[Electronics engineering source data]
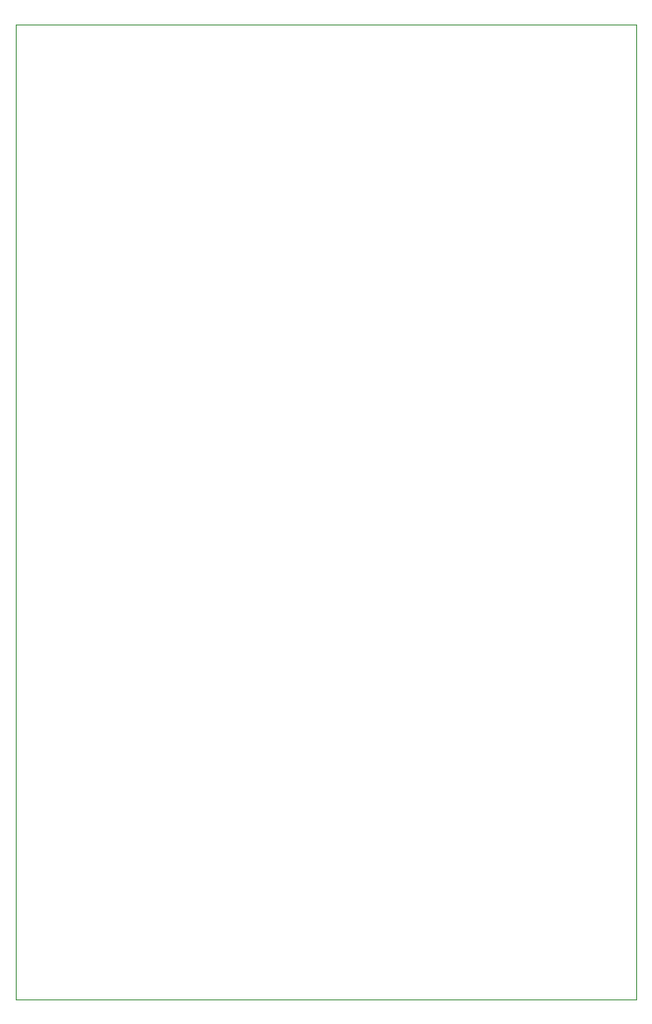
<source format=gko>
G04 #@! TF.GenerationSoftware,KiCad,Pcbnew,(5.1.0)-1*
G04 #@! TF.CreationDate,2019-06-01T09:59:28+02:00*
G04 #@! TF.ProjectId,Main_board,4d61696e-5f62-46f6-9172-642e6b696361,V0-2*
G04 #@! TF.SameCoordinates,Original*
G04 #@! TF.FileFunction,Profile,NP*
%FSLAX46Y46*%
G04 Gerber Fmt 4.6, Leading zero omitted, Abs format (unit mm)*
G04 Created by KiCad (PCBNEW (5.1.0)-1) date 2019-06-01 09:59:28*
%MOMM*%
%LPD*%
G04 APERTURE LIST*
%ADD10C,0.050000*%
G04 APERTURE END LIST*
D10*
X123418600Y-146202400D02*
X183362600Y-146202400D01*
X183362600Y-52095400D02*
X183362600Y-146202400D01*
X123418600Y-52095400D02*
X123418600Y-146202400D01*
X123418600Y-52095400D02*
X183362600Y-52095400D01*
M02*

</source>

Work instructions: Repeat the entries exactly as they are given, leaving out each image.

Answer space:
<source format=gko>
G04 #@! TF.GenerationSoftware,KiCad,Pcbnew,(5.1.0)-1*
G04 #@! TF.CreationDate,2019-06-01T09:59:28+02:00*
G04 #@! TF.ProjectId,Main_board,4d61696e-5f62-46f6-9172-642e6b696361,V0-2*
G04 #@! TF.SameCoordinates,Original*
G04 #@! TF.FileFunction,Profile,NP*
%FSLAX46Y46*%
G04 Gerber Fmt 4.6, Leading zero omitted, Abs format (unit mm)*
G04 Created by KiCad (PCBNEW (5.1.0)-1) date 2019-06-01 09:59:28*
%MOMM*%
%LPD*%
G04 APERTURE LIST*
%ADD10C,0.050000*%
G04 APERTURE END LIST*
D10*
X123418600Y-146202400D02*
X183362600Y-146202400D01*
X183362600Y-52095400D02*
X183362600Y-146202400D01*
X123418600Y-52095400D02*
X123418600Y-146202400D01*
X123418600Y-52095400D02*
X183362600Y-52095400D01*
M02*

</source>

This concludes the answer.